* [The data]
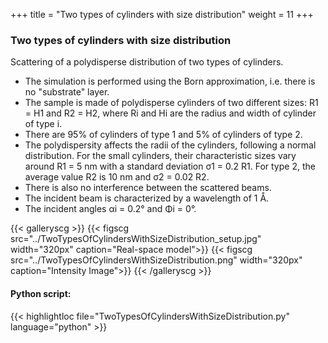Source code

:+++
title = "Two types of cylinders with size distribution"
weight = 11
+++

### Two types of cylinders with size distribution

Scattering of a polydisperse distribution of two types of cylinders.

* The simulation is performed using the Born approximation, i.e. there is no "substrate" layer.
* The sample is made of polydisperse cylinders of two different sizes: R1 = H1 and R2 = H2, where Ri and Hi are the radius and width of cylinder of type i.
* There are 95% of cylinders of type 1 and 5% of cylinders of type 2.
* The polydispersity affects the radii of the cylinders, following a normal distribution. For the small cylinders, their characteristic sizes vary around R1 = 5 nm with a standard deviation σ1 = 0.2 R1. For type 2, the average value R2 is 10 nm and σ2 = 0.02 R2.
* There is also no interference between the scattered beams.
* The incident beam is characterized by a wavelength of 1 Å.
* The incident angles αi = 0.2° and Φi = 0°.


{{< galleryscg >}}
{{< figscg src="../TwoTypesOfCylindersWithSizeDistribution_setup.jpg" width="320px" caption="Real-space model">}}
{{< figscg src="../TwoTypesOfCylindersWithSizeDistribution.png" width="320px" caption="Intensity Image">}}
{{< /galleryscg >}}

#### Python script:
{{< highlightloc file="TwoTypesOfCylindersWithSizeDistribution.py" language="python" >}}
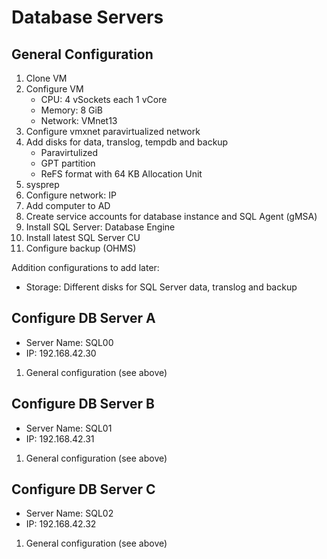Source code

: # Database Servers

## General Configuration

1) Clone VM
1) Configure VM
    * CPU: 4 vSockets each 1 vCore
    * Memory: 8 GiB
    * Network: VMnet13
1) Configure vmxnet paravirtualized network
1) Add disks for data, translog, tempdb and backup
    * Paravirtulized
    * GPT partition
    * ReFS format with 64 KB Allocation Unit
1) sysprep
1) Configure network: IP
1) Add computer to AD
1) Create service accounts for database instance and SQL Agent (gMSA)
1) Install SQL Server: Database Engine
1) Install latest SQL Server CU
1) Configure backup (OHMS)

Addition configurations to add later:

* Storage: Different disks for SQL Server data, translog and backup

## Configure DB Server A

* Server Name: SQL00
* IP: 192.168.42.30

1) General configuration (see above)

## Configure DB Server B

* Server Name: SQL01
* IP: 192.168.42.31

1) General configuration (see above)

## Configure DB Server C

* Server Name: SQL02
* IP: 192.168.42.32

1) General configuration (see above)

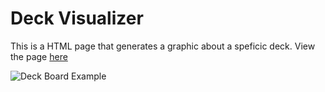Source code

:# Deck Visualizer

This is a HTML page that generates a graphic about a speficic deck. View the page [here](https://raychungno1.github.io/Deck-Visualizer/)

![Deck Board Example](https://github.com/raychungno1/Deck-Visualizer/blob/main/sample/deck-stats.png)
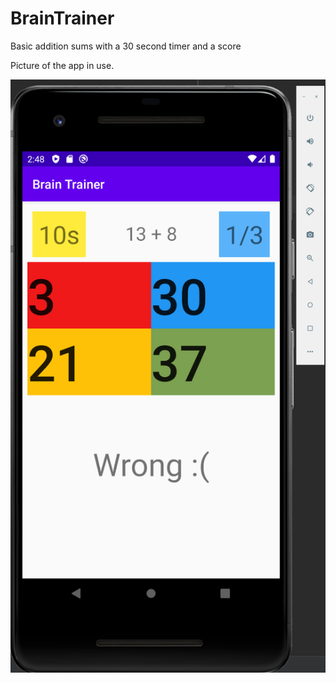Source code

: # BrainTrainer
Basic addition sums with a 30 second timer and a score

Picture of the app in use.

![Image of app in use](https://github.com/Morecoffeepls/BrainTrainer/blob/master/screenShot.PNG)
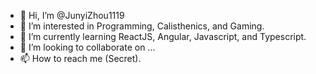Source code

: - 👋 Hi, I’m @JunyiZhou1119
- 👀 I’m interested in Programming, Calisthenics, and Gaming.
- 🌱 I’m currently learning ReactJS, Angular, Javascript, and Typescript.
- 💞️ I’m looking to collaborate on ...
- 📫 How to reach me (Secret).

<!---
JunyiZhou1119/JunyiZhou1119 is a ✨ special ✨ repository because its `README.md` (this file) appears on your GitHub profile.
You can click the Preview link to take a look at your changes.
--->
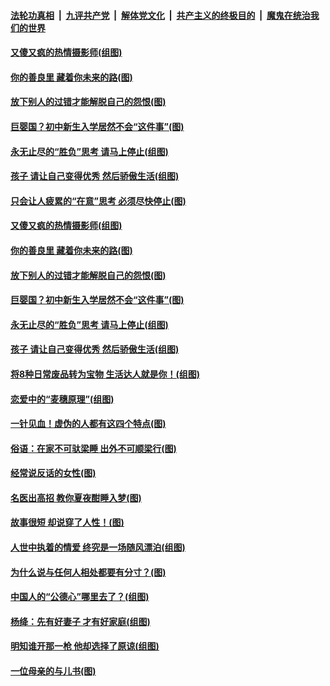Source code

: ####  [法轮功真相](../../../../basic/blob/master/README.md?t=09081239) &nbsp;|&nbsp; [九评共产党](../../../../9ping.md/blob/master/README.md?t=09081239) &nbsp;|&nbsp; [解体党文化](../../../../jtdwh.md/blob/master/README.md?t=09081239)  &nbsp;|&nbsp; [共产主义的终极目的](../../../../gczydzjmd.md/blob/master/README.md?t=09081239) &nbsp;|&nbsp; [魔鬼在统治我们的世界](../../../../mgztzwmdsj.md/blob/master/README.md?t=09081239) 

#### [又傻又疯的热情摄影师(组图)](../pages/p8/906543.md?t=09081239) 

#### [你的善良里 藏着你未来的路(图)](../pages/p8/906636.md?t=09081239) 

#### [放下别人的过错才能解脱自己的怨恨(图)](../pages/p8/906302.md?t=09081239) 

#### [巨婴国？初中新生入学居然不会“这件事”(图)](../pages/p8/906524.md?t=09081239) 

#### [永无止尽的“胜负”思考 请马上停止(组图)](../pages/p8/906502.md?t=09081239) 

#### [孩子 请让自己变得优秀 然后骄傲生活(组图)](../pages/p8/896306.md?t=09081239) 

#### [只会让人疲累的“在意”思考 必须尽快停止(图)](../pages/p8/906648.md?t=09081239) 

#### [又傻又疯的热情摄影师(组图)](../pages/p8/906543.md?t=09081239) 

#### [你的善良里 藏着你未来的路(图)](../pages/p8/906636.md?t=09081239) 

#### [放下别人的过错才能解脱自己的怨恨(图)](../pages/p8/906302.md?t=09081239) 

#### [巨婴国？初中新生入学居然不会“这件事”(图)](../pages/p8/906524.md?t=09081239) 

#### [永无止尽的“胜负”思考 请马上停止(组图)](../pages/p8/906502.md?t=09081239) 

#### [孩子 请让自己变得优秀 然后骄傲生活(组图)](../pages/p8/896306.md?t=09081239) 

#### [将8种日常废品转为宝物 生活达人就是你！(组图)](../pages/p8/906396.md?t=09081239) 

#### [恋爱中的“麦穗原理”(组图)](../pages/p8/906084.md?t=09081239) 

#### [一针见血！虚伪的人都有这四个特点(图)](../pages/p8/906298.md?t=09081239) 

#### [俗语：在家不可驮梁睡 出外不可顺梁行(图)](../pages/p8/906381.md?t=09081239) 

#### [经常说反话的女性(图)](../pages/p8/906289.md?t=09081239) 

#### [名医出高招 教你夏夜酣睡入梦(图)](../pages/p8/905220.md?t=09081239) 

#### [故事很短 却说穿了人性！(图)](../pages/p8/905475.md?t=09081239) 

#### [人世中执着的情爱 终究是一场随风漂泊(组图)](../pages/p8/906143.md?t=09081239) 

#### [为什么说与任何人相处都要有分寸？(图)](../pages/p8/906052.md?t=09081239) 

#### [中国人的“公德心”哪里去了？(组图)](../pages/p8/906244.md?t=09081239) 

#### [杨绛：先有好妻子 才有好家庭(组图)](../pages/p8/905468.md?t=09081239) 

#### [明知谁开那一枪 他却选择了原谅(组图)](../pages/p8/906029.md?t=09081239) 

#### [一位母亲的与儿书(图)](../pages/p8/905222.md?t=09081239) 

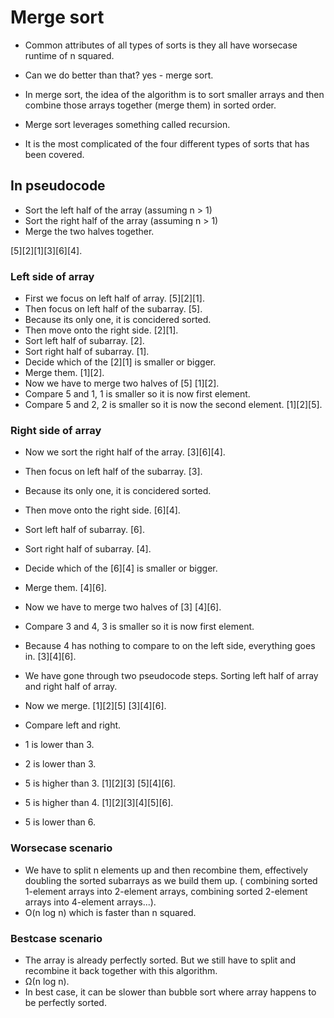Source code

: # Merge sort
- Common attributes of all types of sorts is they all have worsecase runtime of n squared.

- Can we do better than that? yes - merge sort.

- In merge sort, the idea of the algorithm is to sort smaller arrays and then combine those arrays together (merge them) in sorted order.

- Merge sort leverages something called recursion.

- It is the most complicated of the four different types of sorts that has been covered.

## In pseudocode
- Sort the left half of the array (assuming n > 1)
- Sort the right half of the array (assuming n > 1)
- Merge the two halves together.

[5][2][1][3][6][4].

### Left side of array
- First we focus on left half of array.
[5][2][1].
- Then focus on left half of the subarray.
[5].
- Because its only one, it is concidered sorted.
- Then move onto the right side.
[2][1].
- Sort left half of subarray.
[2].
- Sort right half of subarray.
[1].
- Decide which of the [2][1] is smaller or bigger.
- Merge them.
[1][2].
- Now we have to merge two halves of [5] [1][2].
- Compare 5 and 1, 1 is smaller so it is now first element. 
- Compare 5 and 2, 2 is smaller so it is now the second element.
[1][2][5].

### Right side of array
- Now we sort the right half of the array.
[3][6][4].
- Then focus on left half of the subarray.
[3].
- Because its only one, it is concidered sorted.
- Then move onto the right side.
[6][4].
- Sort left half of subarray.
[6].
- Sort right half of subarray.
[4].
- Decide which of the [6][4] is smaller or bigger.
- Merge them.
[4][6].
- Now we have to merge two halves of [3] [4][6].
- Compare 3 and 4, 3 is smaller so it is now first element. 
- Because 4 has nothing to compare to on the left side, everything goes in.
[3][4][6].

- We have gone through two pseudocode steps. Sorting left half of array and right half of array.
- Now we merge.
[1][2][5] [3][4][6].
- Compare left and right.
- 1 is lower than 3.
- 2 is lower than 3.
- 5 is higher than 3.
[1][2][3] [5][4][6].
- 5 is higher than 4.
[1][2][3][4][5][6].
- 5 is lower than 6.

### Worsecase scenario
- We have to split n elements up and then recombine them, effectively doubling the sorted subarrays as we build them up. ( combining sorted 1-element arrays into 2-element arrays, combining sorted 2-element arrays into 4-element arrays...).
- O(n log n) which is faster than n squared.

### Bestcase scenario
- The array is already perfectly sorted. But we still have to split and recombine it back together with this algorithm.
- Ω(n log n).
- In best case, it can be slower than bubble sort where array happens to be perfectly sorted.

--

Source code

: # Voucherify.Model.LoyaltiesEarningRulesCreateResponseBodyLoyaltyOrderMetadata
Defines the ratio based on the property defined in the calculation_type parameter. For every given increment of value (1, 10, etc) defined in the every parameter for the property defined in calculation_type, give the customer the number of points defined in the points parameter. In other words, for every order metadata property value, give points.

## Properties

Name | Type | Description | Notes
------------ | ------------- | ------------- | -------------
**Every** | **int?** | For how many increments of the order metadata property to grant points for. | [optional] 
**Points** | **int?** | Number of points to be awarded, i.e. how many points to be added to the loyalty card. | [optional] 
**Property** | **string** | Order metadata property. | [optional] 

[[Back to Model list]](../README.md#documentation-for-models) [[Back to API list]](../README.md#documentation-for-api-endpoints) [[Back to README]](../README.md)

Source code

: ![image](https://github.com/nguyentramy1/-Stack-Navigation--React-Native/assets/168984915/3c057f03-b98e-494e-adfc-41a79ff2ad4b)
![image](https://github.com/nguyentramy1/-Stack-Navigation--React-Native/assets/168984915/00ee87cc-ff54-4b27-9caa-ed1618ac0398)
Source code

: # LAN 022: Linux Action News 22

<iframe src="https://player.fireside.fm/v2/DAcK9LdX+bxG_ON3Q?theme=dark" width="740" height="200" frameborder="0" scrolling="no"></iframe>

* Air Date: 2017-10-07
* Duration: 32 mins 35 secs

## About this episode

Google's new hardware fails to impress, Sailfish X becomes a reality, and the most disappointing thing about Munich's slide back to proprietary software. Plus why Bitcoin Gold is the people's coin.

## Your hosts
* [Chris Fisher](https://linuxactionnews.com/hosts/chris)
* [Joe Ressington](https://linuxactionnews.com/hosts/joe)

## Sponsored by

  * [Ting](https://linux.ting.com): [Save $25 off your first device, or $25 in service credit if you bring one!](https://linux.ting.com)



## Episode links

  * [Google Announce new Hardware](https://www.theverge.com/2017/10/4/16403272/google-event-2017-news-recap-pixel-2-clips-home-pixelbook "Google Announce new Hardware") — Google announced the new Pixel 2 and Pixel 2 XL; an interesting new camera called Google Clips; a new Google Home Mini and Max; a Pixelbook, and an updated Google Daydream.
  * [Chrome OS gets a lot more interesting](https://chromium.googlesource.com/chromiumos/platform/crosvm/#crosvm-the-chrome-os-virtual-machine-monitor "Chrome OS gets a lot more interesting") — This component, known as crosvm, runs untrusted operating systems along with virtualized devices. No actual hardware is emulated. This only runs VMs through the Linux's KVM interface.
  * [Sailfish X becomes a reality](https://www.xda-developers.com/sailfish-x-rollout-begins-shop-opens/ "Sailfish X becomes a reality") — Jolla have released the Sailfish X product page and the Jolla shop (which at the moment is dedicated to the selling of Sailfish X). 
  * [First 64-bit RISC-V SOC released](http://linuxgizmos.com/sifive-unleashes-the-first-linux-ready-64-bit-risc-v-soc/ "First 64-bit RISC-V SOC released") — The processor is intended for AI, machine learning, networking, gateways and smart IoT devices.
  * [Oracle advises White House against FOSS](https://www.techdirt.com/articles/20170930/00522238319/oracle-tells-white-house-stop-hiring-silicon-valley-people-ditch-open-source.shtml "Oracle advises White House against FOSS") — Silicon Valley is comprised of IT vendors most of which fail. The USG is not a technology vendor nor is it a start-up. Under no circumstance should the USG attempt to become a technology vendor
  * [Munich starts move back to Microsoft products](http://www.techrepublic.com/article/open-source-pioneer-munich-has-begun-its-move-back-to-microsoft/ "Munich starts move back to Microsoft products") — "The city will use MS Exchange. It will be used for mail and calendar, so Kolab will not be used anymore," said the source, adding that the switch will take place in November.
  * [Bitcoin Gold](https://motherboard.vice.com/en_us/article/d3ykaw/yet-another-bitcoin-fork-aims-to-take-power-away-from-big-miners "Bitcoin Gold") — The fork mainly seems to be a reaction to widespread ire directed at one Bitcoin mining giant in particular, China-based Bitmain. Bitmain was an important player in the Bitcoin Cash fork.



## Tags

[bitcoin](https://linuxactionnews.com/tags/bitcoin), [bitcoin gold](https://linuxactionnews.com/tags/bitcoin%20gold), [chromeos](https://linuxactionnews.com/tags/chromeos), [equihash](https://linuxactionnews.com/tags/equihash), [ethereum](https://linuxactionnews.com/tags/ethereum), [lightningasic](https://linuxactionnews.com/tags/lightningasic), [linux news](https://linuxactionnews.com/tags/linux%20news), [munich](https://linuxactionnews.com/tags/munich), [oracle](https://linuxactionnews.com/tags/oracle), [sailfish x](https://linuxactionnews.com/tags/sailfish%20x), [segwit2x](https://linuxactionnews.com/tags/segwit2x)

* [About this exercise]
Scan the material above for the string "devices". Copy each line that holds it.

* [Answer section]
  * [Chrome OS gets a lot more interesting](https://chromium.googlesource.com/chromiumos/platform/crosvm/#crosvm-the-chrome-os-virtual-machine-monitor "Chrome OS gets a lot more interesting") — This component, known as crosvm, runs untrusted operating systems along with virtualized devices. No actual hardware is emulated. This only runs VMs through the Linux's KVM interface.
  * [First 64-bit RISC-V SOC released](http://linuxgizmos.com/sifive-unleashes-the-first-linux-ready-64-bit-risc-v-soc/ "First 64-bit RISC-V SOC released") — The processor is intended for AI, machine learning, networking, gateways and smart IoT devices.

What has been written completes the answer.